INSTRUCTIONS FOR THE TASK: Before copying the entries, remove the pictures; everything else stays exactly as it is.

Segment Start: ENTRIES SHOWN

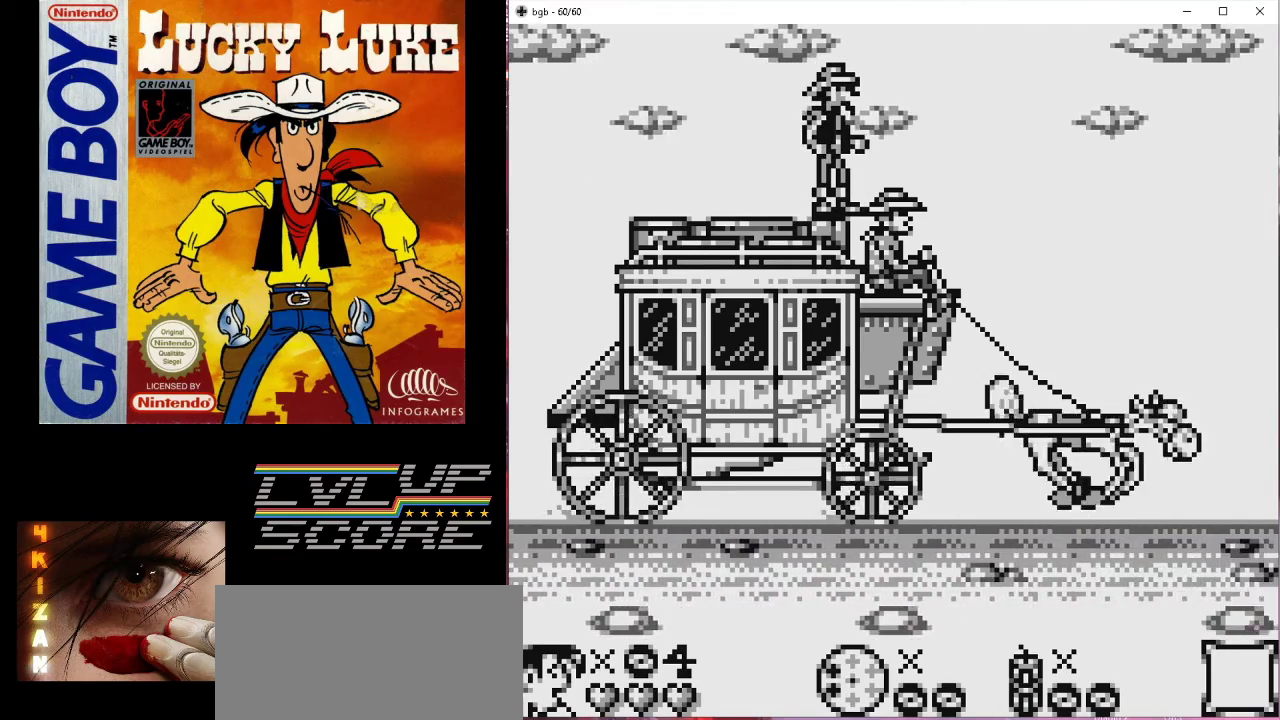
{"buttons": [], "events": []}
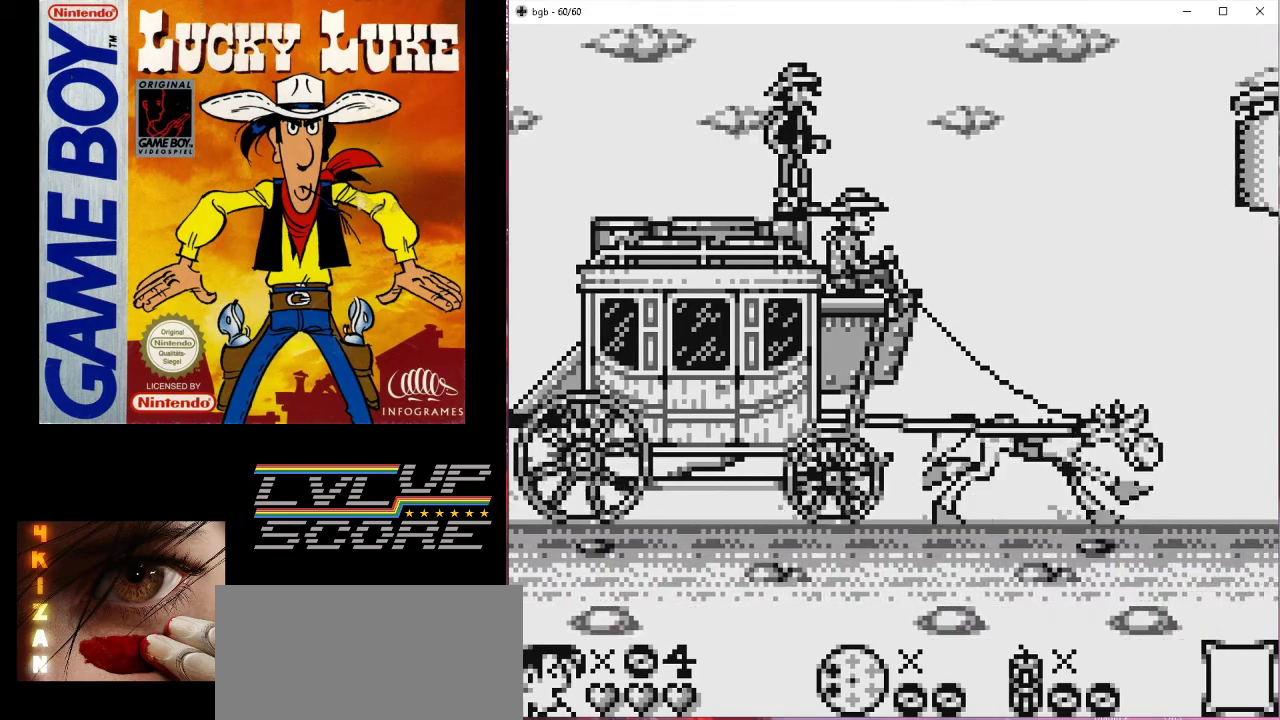
{"buttons": ["B"], "events": [[500, "B", "down"]]}
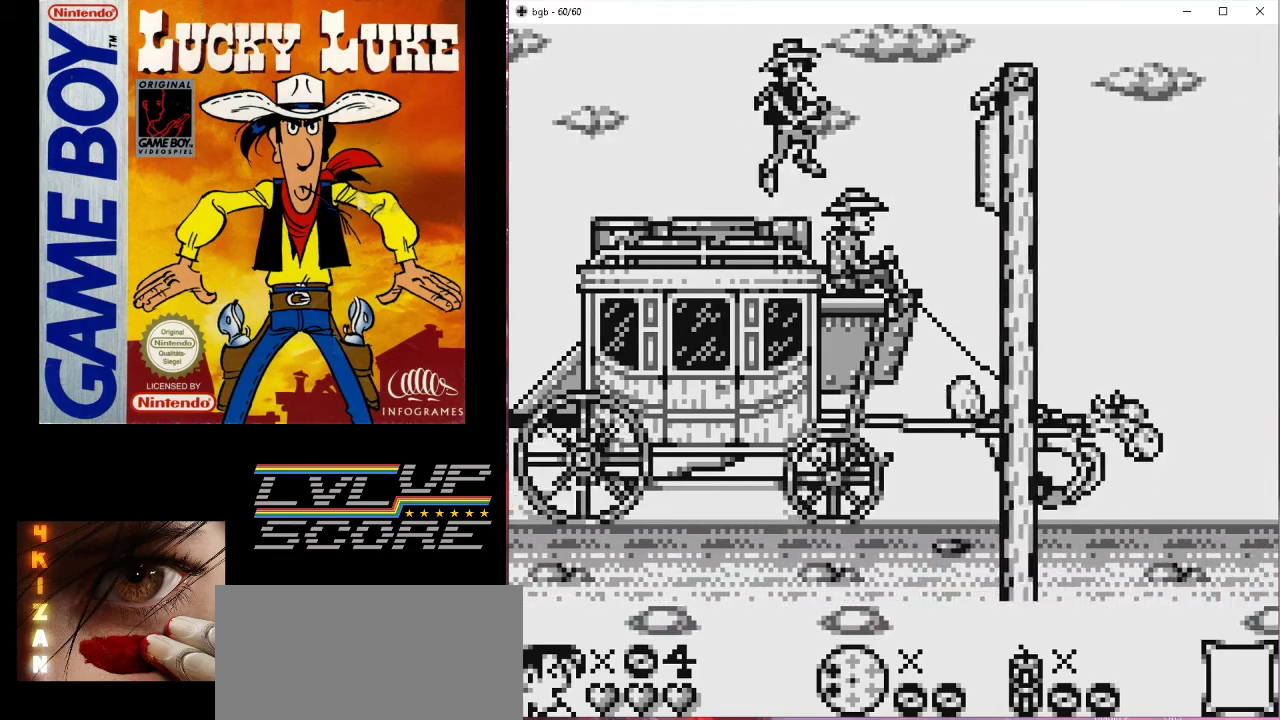
{"buttons": [], "events": [[400, "B", "up"]]}
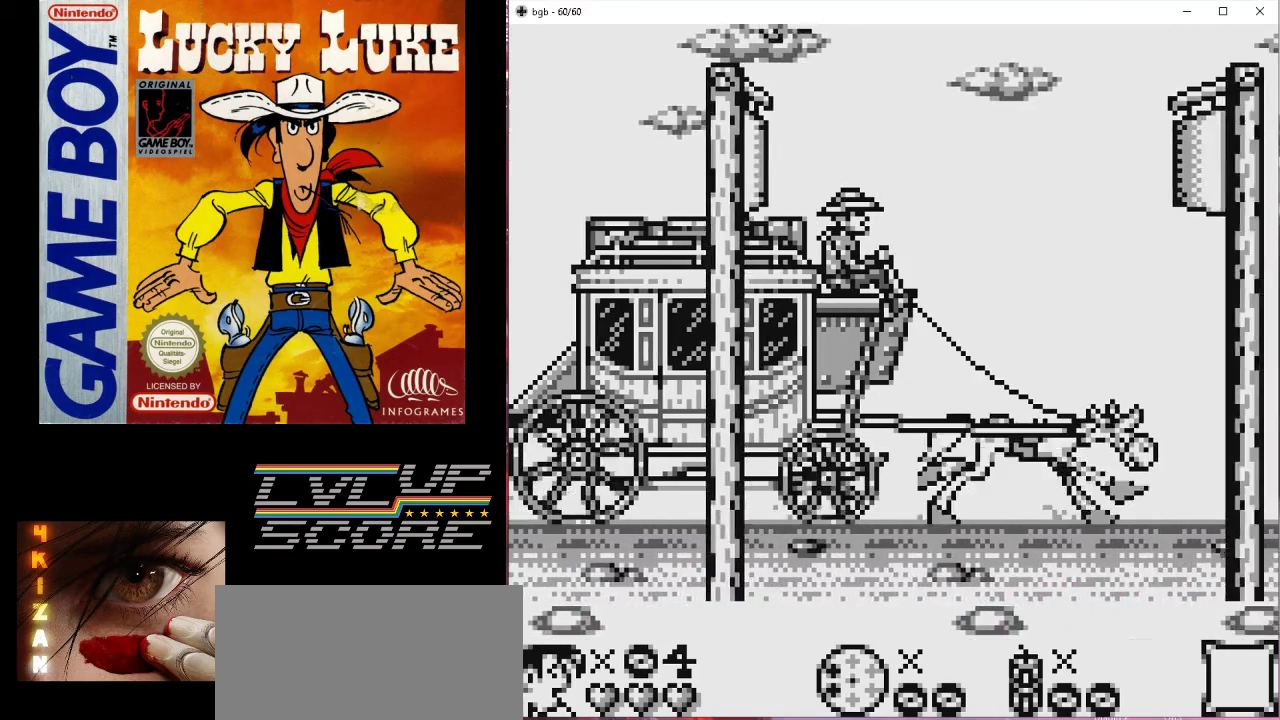
{"buttons": ["B"], "events": [[467, "B", "down"]]}
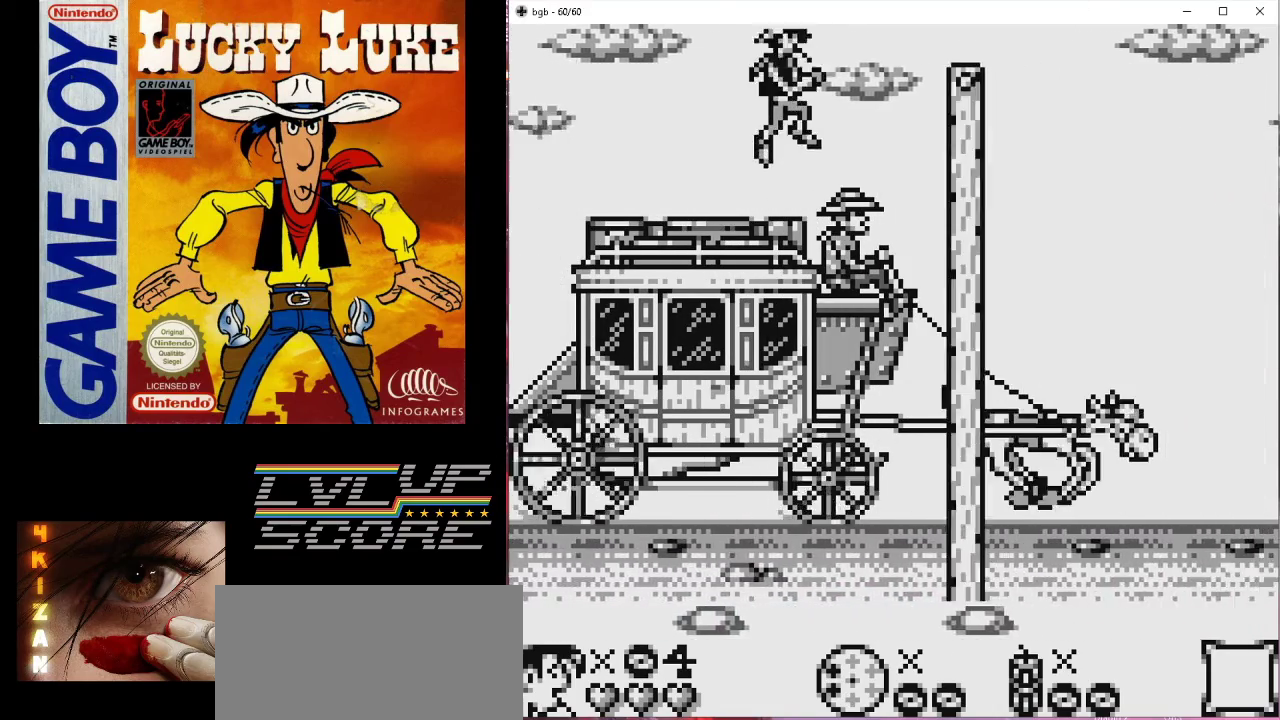
{"buttons": [], "events": [[233, "B", "up"]]}
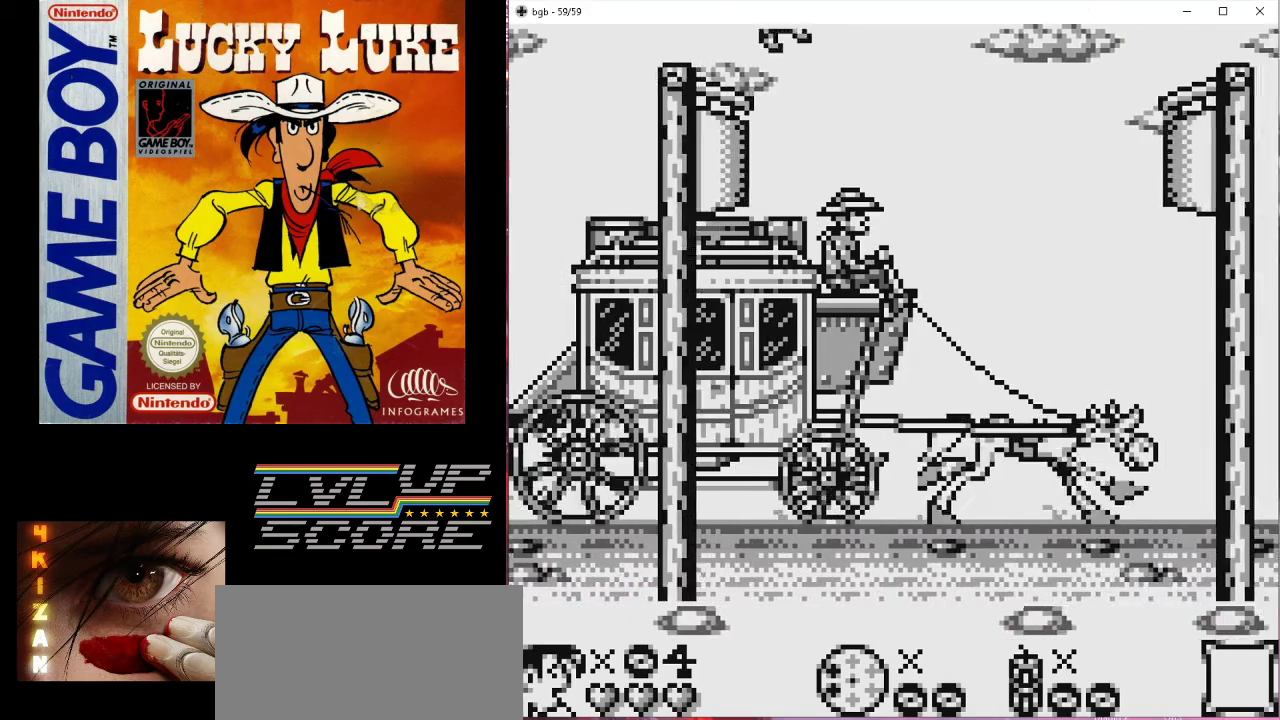
{"buttons": ["B"], "events": [[400, "B", "down"]]}
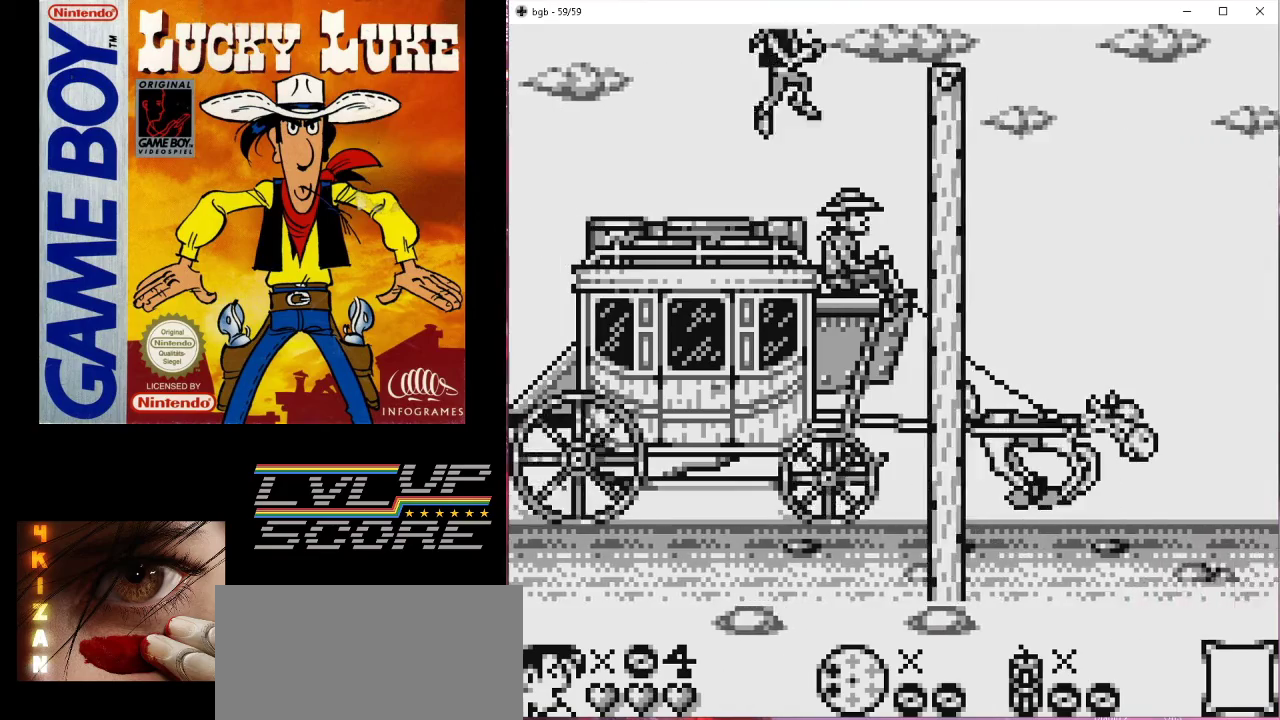
{"buttons": [], "events": [[200, "B", "up"]]}
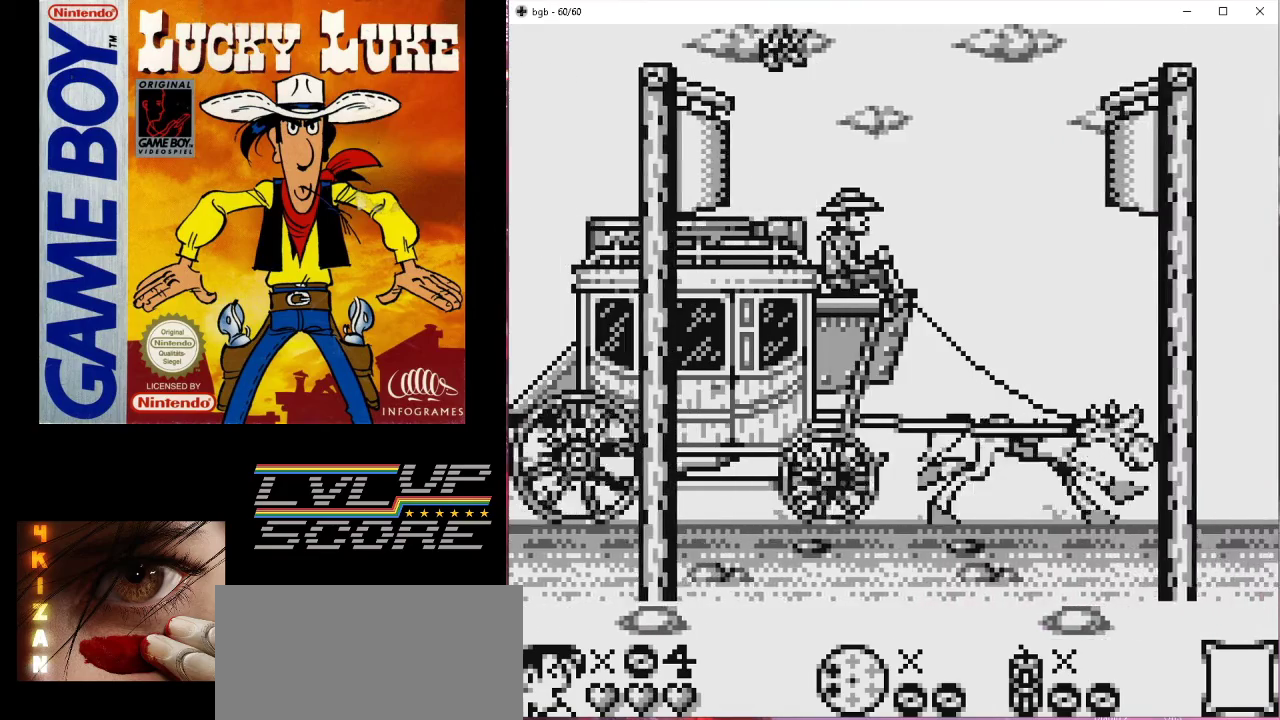
{"buttons": ["B"], "events": [[333, "B", "down"]]}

Segment End: ENTRIES SHOWN

TASK OUTPUT:
{"buttons": [], "events": []}
{"buttons": ["B"], "events": [[500, "B", "down"]]}
{"buttons": [], "events": [[400, "B", "up"]]}
{"buttons": ["B"], "events": [[467, "B", "down"]]}
{"buttons": [], "events": [[233, "B", "up"]]}
{"buttons": ["B"], "events": [[400, "B", "down"]]}
{"buttons": [], "events": [[200, "B", "up"]]}
{"buttons": ["B"], "events": [[333, "B", "down"]]}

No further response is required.